Market Analysis December 2, 2007

Tuesday, December 4, 2007

Filed Under Market Snapshots 

It appears as if the Federal Open Markets Committee will once again play Superman to the Lois Lane that is the US equities markets. The scary/recessionary macro economic reports and subsequent announcements by Fed chairman Bernanke and his second in command last week appeared to have erased all doubts of the expected December 11 rate cut, and replaced the level headed bearish theme of the last couple of weeks with the “band-aid on a melanoma” bulls who are addicted to interest rate cuts like heroin junkies. They know that a quick fix will provide short term relief, but it is just another step on the way to inevitable disaster.

The 1,000 plus points that the DJIA gave up since the last meeting, and similar sell offs in the other major averages, were due, mostly, to the wire that the fed was walking between the weakened dollar/outrageous energy and commodity prices and the expected fallout from the sub prime lending disaster. This led to, as related in the minutes from the Oct. 31st meeting that were released last Monday, to a “close call” between a cut and a status quo at that particular meeting, while most of the recent bull run was already pricing in a December cut.. However recent dovish data has once again enlivened the bulls and the Dow added 390 pts last week to close at 13,371. The S&P 500 index followed suit to close the week up 40 pts. To 1481, while the NASDAQ completed the trifecta with a net gain of 64 to close the week at 2660. Add to this a sell off in oil in excess of $10 for the week to close at a dirt cheap $88.71, and the S&P finding 78% Fibonacci retracement support at 1409, and you have at the very least an excuse for short covering and profit taking by the bears, if not new bullish positions being instilled by the junkies.
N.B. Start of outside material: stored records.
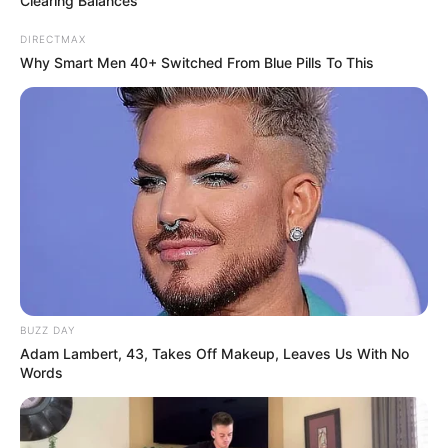
Clearing Balances
DIRECTMAX
Why Smart Men 40+ Switched From Blue Pills To This
Why this ordinary drink is the secret to feeling
your best every day
CTA FAVORITE
BUZZ DAY
Adam Lambert, 43, Takes Off Makeup, Leaves Us With No
Words
You'll Be Amazed By The Blue Lagoon Stars Today
BRAINBERRIES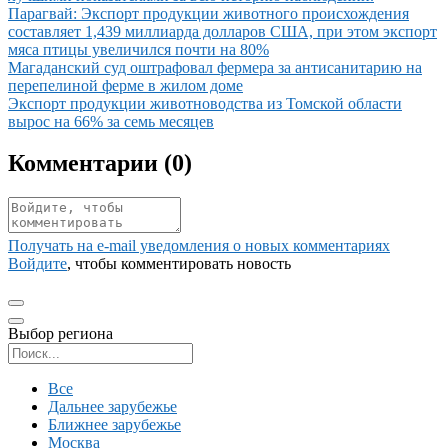
Иллюстрация новости
Парагвай: Экспорт продукции животного происхождения
составляет 1,439 миллиарда долларов США, при этом экспорт
мяса птицы увеличился почти на 80%
Иллюстрация новости
Магаданский суд оштрафовал фермера за антисанитарию на
перепелиной ферме в жилом доме
Иллюстрация новости
Экспорт продукции животноводства из Томской области
вырос на 66% за семь месяцев
Комментарии (
0
)
Получать на e‑mail уведомления о новых комментариях
Войдите
, чтобы комментировать новость
Выбор региона
Поиск региона
Все
Дальнее зарубежье
Ближнее зарубежье
Москва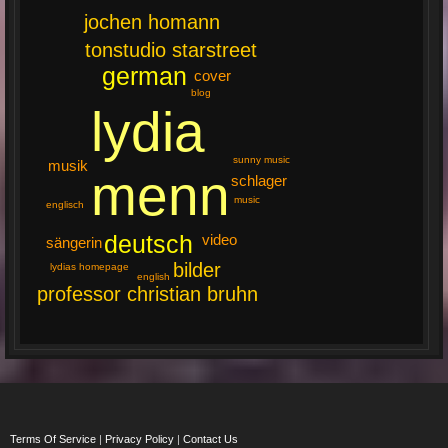
jochen homann
tonstudio starstreet
german
cover
blog
lydia
sunny music
musik
menn
schlager
music
englisch
deutsch
video
sängerin
bilder
lydias homepage
english
professor christian bruhn
Terms Of Service
|
Privacy Policy
|
Contact Us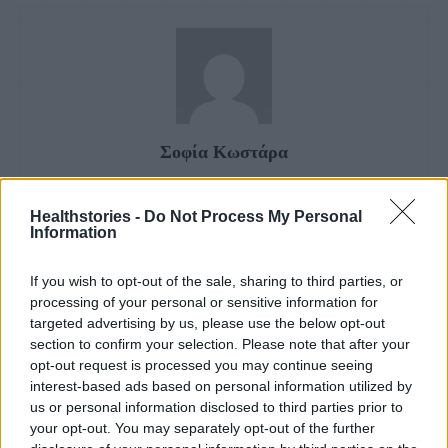
Σοφία Κωστάρα
Healthstories -
Do Not Process My Personal
Information
If you wish to opt-out of the sale, sharing to third parties, or
processing of your personal or sensitive information for
targeted advertising by us, please use the below opt-out
section to confirm your selection. Please note that after your
opt-out request is processed you may continue seeing
interest-based ads based on personal information utilized by
us or personal information disclosed to third parties prior to
your opt-out. You may separately opt-out of the further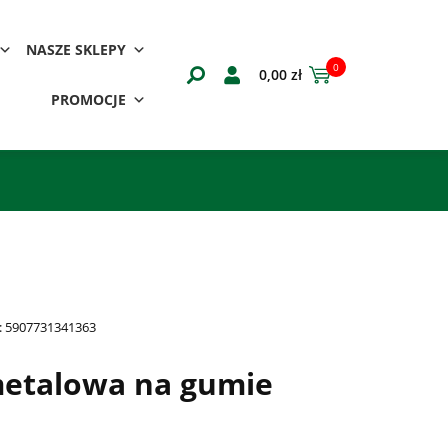
NASZE SKLEPY
0
0,00
zł
PROMOCJE
:
5907731341363
etalowa na gumie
Although breadth was also bullish last week with advancers leading decliners on the NYSE by a margin of 2630 to 930, there were 605 stocks that found new lows while only 144 reached new highs. As we languish fundamentally between true recession and the lure of cheaper money, and technically as all averages toe their 200 day sma, indecision will continue to be the theme. In the week ahead, it would be safe to assume that anything that would give the fed more comfort in a 50 bp cut (i.e. recessionary data, England easing their interest rates on Thursday) will lead to fervent buying, and a scenario more tepid could lead to some selling. However, with implied volatilities still relatively low in the options markets, there are many ways to be profitable here. It also should be taken into account that the anticipation of the cut has recently led to the buying while the activity subsequent to the cuts has been the selling off.